The larger number of 2 numbers is 3 more than twice the smaller. The difference of the larger in the smaller number is 8

x - y = 8

x = 2y + 3

so
2 y + 3 - y = 8

y = 5
x = 5+8 = 13

To solve this problem, we can set up a system of equations.

Let's assume the smaller number is represented by 'x' and the larger number is represented by 'y'.

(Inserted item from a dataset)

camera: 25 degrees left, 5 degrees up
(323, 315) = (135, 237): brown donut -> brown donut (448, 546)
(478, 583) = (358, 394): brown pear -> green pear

The problem states that the larger number is 3 more than twice the smaller, so we can write the equation:
y = 2x + 3

The problem also states that the difference between the larger and smaller number is 8, so we can write another equation:
y - x = 8

Now we have a system of two equations:
1) y = 2x + 3
2) y - x = 8

To solve this system of equations, we can use substitution or elimination method. I will use the substitution method in this case.

From equation 1), we can substitute y in equation 2) with its equivalent expression:
2x + 3 - x = 8

Now we can simplify the equation:
x + 3 = 8

Next, we solve for x by isolating the variable:
x = 8 - 3
x = 5

We have found that the smaller number 'x' is equal to 5.

To find the larger number 'y', we substitute the value of x in equation 1):
y = 2(5) + 3
y = 10 + 3
y = 13

Hence, the larger number 'y' is equal to 13.

Therefore, the smaller number is 5 and the larger number is 13.